▶ [Extracted text]:
+++++

Grass and wildflowers to grow again for council scheme in 100 wild spaces

Councillor James Mallinder, cabinet member for the environment.

Councillor James Mallinder, cabinet member for the environment. - Credit: EAST SUFFOLK COUNCIL

Cemeteries and open spaces around Waveney will once again become havens for wildlife this spring with the return of a controversial scheme.

East Suffolk Council's 'Pardon the weeds, we're feeding the bees' campaign will return for a third year, with grass and wildflowers left to grow in more than 100 spots around the district.

These include churchyards and cemeteries in Beccles, Bungay, Halesworth, Kirkley, Lowestoft and Southwold, as well as a number of open spaces.

The scheme has, however, been criticised in previous years with some believing it has left local cemeteries in an "appalling" state.

Lowestoft Cemetery.

+++++

▶ [Given data]:
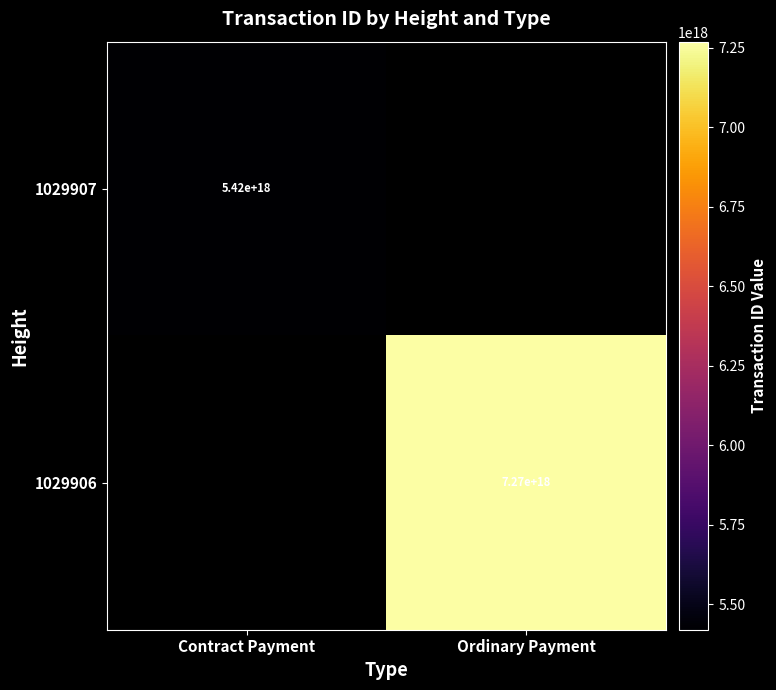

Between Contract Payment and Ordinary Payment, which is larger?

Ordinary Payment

+++++

▶ [Exercise]:
How would the article about East Suffolk Council's "Pardon the weeds, we're feeding the bees" scheme continue? Write the next few paragraphs, starting right after its last line.

▶ [Task result]:
Lowestoft Cemetery. - Credit: Nick Butcher

The areas chosen are large enough to provide an environmental benefit without presenting any safety issues for local communities, a council spokesperson said.

Yellow signs will be installed in the participating spaces to make residents and visitors aware of the scheme, while town and parish councils, supported by East Suffolk Norse, will monitor the conservation areas to remove litter and control any invasive plant species.

James Mallinder, cabinet member for the environment, said: "We are committed to promoting environmental sustainability and ensuring responsible stewardship of our open spaces.

"The wild spaces are well received by local communities, and we are delighted to be bringing them back for another year to help wildlife to thrive and to benefit those living nearby.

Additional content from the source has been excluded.